First we download the data and unzip it in the working directory (if needed) and read it for further use
dataurl <- "https://d396qusza40orc.cloudfront.net/repdata%2Fdata%2Factivity.zip"
if (!file.exists("project1.zip")){
download.file(dataurl, "project1data.zip")
}
if (!file.exists("activity.csv")) {
unzip("project1data.zip")
}
# Read the data
activity <- read.csv("activity.csv", header = T)
To see how many steps per day there are we can do a histogram as the following
daily_steps <- aggregate(steps ~ date, data = activity, FUN = sum, na.rm = T)
daily_mean <- mean(daily_steps$steps)
daily_median <- median(daily_steps$steps)
# Plot the data including marks for the max, min and mean number of steps
hist(daily_steps$steps, breaks = 20, col = "lightgreen",
xlab = "Number of steps per day",
main = "Repetitions of number of steps per day")
abline(v = daily_mean, col = "darkred", lwd = 1)
abline(v = daily_median, col = "magenta", lwd = 1)
abline(v = min(daily_steps$steps), col = "darkgreen", lwd = 1)
abline(v = max(daily_steps$steps), col = "darkblue", lwd = 1)
legend(x = "topright", col = c("darkred", "magenta", "darkgreen", "darkblue"),
c("Mean", "Median", "Minimum", "Maximum"), lwd = 1)
The values of the mean and the median are so close to one another that both of them lines overlap in the plot. To compare their respective values we print explicitly both of them
- Mean = 1.0766189\times 10^{4}
- Median = 10765
As expected from the plot, they are very similar.
Create a new data frame to contain the new information that we have to analyze aggregating the information of number of steps per 5 min time period.
stepsperday <- aggregate(x=list(steps=activity$steps),
by=list(time=activity$interval), FUN=mean, na.rm=TRUE)
plot(stepsperday$time, stepsperday$steps, type = "l",
main = "Daily routine on number of steps", xlab = "Time period in 5 mins intervals",
ylab = "Average number of steps")
We find the (median) maximum number of steps and on which 5-min interval is it
max_step <- max(stepsperday$steps)
time_max <- stepsperday$time[stepsperday$steps == max_step]

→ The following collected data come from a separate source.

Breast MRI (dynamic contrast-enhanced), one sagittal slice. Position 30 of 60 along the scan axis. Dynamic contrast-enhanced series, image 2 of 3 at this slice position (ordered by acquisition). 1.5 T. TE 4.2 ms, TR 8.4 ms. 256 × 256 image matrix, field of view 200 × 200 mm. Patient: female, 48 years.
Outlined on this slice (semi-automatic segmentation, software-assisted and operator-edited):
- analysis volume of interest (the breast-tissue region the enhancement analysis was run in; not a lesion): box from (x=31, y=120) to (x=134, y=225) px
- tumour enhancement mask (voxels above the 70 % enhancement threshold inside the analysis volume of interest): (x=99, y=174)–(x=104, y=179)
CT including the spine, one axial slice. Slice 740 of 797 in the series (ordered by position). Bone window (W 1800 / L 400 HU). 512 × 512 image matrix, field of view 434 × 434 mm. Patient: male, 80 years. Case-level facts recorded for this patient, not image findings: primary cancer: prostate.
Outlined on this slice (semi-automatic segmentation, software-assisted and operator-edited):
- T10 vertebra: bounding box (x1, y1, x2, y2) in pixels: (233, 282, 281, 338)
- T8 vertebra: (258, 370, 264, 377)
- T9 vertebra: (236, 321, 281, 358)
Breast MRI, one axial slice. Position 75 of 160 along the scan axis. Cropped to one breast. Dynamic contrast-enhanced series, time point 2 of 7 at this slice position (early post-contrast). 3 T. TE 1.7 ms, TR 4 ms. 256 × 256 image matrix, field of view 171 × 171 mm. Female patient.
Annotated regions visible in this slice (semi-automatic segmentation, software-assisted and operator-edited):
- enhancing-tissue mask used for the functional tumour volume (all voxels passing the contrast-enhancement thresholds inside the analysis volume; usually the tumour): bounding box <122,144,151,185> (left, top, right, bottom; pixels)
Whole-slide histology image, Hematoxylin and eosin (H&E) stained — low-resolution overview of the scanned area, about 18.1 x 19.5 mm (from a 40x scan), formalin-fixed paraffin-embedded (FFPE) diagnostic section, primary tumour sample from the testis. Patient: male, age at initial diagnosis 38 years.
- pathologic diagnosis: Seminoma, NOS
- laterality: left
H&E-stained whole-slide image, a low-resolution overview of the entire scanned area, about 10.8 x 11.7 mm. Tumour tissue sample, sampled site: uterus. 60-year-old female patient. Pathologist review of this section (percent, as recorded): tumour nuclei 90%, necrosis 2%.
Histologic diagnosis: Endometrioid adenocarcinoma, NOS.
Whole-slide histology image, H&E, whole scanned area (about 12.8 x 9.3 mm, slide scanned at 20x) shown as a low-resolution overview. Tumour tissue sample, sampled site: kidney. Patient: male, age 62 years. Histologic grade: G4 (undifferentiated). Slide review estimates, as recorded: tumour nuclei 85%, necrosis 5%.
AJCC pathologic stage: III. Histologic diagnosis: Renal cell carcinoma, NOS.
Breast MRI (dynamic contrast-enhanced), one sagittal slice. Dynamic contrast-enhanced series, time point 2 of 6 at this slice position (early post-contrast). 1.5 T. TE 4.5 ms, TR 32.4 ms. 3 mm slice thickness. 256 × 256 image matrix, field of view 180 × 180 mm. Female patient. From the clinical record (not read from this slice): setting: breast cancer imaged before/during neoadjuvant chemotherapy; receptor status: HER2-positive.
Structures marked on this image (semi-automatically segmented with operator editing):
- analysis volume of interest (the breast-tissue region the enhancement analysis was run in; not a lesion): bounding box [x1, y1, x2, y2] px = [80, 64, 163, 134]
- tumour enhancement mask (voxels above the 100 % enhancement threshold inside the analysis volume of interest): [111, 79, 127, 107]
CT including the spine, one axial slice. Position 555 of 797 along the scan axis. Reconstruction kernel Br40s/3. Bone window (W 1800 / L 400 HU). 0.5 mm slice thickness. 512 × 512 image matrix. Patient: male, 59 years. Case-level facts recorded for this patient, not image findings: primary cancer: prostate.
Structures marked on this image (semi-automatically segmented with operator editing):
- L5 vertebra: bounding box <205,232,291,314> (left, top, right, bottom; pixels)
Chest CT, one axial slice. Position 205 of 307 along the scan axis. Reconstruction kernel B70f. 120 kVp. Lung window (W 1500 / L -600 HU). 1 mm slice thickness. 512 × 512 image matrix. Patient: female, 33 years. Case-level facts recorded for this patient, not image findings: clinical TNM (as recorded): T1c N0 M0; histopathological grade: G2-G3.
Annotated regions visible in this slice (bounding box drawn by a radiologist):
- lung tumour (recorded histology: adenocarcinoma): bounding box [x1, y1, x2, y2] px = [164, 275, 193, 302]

The extremal value is 206.1698113 (mean) steps in the 5-min interval 835.
Create the imputed data frame
imputed <- activity # Create a new data frame so we don't overwrite the original data
meanint <- tapply(imputed$steps, imputed$interval, mean, na.rm=TRUE, simplify=TRUE)
imputed$steps[is.na(imputed$steps)] <-
meanint[as.character(imputed$interval[is.na(imputed$steps)])]
Calculate how many steps are taken now per time interval and plot it into a histogram
imputed_steps <- aggregate(steps ~ date, data = imputed, FUN = sum, na.rm = T)
imputed_mean <- mean(imputed_steps$steps)
imputed_median <- median(imputed_steps$steps)
# Plot the data including marks for the max, min and mean number of steps
hist(imputed_steps$steps, breaks = 20, col = "lightgreen",
xlab = "Number of steps per day",
main = "Repetitions of number of steps per day")
abline(v = imputed_mean, col = "darkred", lwd = 1)
abline(v = imputed_median, col = "magenta", lwd = 1)
abline(v = min(imputed_steps$steps), col = "darkgreen", lwd = 1)
abline(v = max(imputed_steps$steps), col = "darkblue", lwd = 1)
legend(x = "topright", col = c("darkred", "magenta", "darkgreen", "darkblue"),
c("Mean", "Median", "Minimum", "Maximum"), lwd = 1)
Again, the mean and the median are indistinguishable in the plot. Their explicit values are:
- Imputed data frame mean = 1.0766189\times 10^{4}
- Imputed data frame median = 1.0766189\times 10^{4}
Therefore, by introducing the missing values, the mean and the median coincide in the imputed data frame.
So far we've been using the "date" data column in the original data frame as a factor. In order to use it as a date data format we must convert it. We then create a new column containing if each day is a weekend or a weekday.
##
## Attaching package: 'dplyr'
## The following objects are masked from 'package:stats':
##
## filter, lag
## The following objects are masked from 'package:base':
##
## intersect, setdiff, setequal, union
Aggregate the data and plot the results to compare graphically the weekends and weekdays
stepsint <- aggregate(steps ~ interval + week_part, imputed, mean)
# Load ggplot2
library(ggplot2)
# Plot the results
comparison <- ggplot(stepsint, aes(x=interval, y=steps, color = week_part)) +
geom_line() +
facet_wrap(~week_part, ncol = 1, nrow=2)
print(comparison)
From the plots we can deduce that, in general, the individuals walked more on the weekends than on weekdays, probably due to the lack of free time during working days in contrast with the free time available in the weekends.